Let's look at the result for `n_estimators = 500`:

In [13]:
res2 = next(it)

In [14]:
res2.head()

Unnamed: 0,Y_PRED,Y_TRUE,SAMPLE,CV
0,7.02082,8.02,103.CA2,0
1,6.36854,6.02,103.CO3,0
2,7.5128,6.95,103.SR3,0
3,5.5777,5.52,103.IE2,0
4,7.05552,7.53,103.BP1,0


In [15]:
plot_scatter(res2, cv=True)

<IPython.core.display.Javascript object>

<AxesSubplot:xlabel='Observation', ylabel='Prediction'>

From the plot, you can see, with more trees in the Random Forest model, the prediction is much better with a higher correlation coefficient.

## Classification

We can do analysis similarly for classification.
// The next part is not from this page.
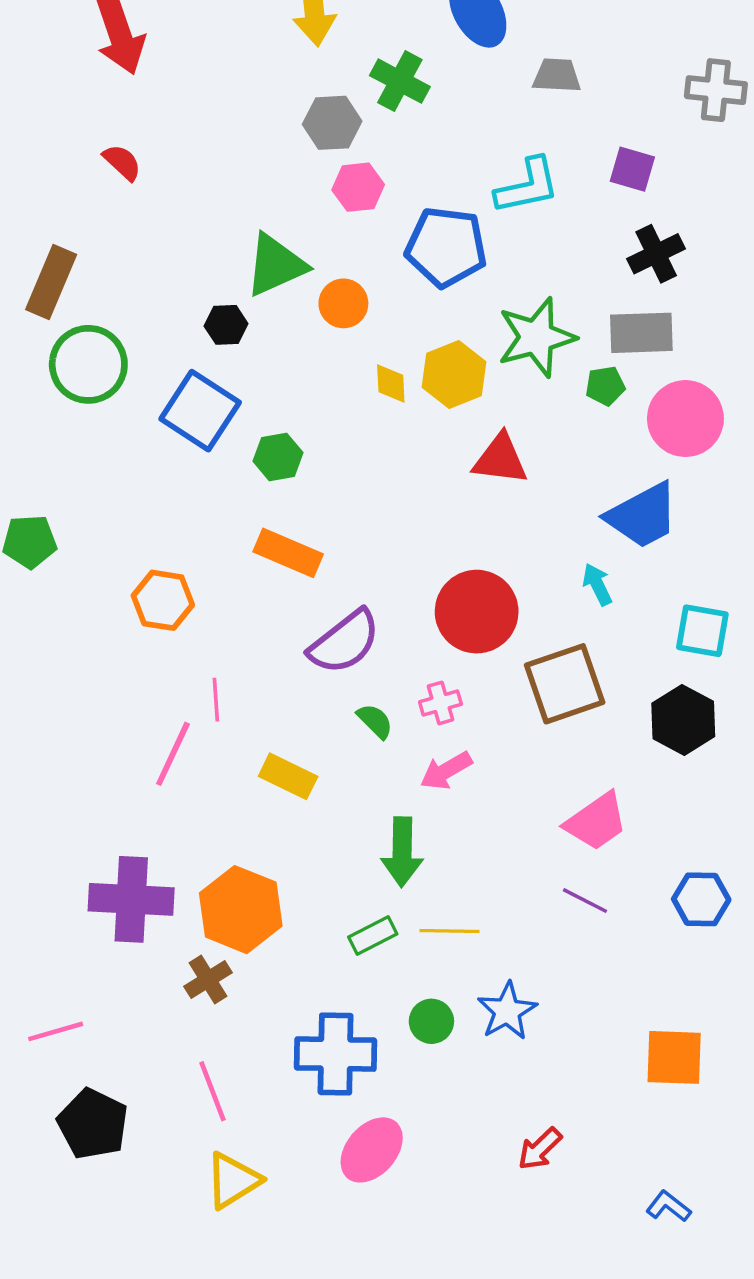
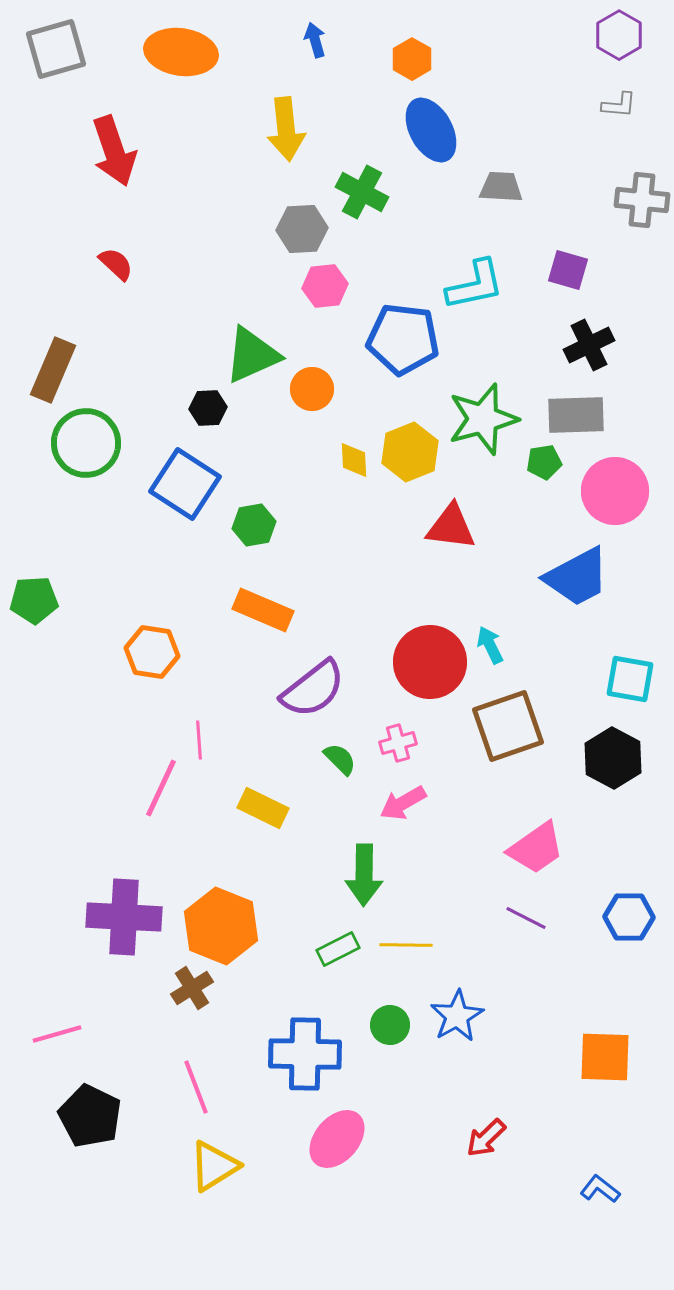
cyan arrow: (597, 584) -> (490, 645), moved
Let's show it with another data set that was introduced in previous notebook.

In [16]:
dat=ca.read_amplicon('data/chronic-fatigue-syndrome.biom',
                     'data/chronic-fatigue-syndrome.sample.txt',
                     normalize=10000,min_reads=1000)



In [17]:
print(dat)

AmpliconExperiment with 87 samples, 2129 features


Let's see if we can distinguish patient samples from control samples with classification:

In [18]:
dat.sample_metadata['Subject'].value_counts()

Patient    48
Control    39
Name: Subject, dtype: int64

In [19]:
it = dat.classify('Subject', RandomForestClassifier(random_state=0), cv=RepeatedStratifiedKFold(5, 3), params=[{'n_estimators':3}, {'n_estimators': 500}])



In [20]:
res1 = next(it)

In [21]:
res1.head()

Unnamed: 0,Control,Patient,Y_TRUE,SAMPLE,CV
0,0.333333,0.666667,Control,ERR1331831,0
1,0.333333,0.666667,Patient,ERR1331815,0
2,0.0,1.0,Patient,ERR1331804,0
3,0.666667,0.333333,Patient,ERR1331803,0
4,0.0,1.0,Patient,ERR1331866,0


We can plot out the result as ROC curve or confusion matrix.

In [22]:
plot_roc(res1, classes=['Patient'])

<IPython.core.display.Javascript object>

(<AxesSubplot:title={'center':'ROC'}, xlabel='False Positive Rate', ylabel='True Positive Rate'>,
 0.5916634281460318)

You can also plot confustion matrix:

In [23]:
plot_cm(res1)

<IPython.core.display.Javascript object>

<AxesSubplot:title={'center':'confusion matrix\naccuracy: 58.6%'}, xlabel='Prediction', ylabel='Observation'>

Let's look at the result for `n_estimators = 500`:

In [24]:
res2 = next(it)

In [25]:
res2.head()

Unnamed: 0,Control,Patient,Y_TRUE,SAMPLE,CV
0,0.19,0.81,Patient,ERR1331791,0
1,0.358,0.642,Patient,ERR1331803,0
2,0.396,0.604,Control,ERR1331827,0
3,0.502,0.498,Patient,ERR1331797,0
4,0.254,0.746,Patient,ERR1331839,0


In [26]:
plot_roc(res2, classes=['Patient'])

<IPython.core.display.Javascript object>

(<AxesSubplot:title={'center':'ROC'}, xlabel='False Positive Rate', ylabel='True Positive Rate'>,
 0.7695631964992236)

You can also plot confustion matrix:

In [27]:
plot_cm(res2, normalize=True)

<IPython.core.display.Javascript object>

<AxesSubplot:title={'center':'confusion matrix\naccuracy: 70.9%'}, xlabel='Prediction', ylabel='Observation'>

From the confusion matrix and ROC plots, you can see, with more trees in the Random Forest model, similar to regression, the classification accuracy is much better.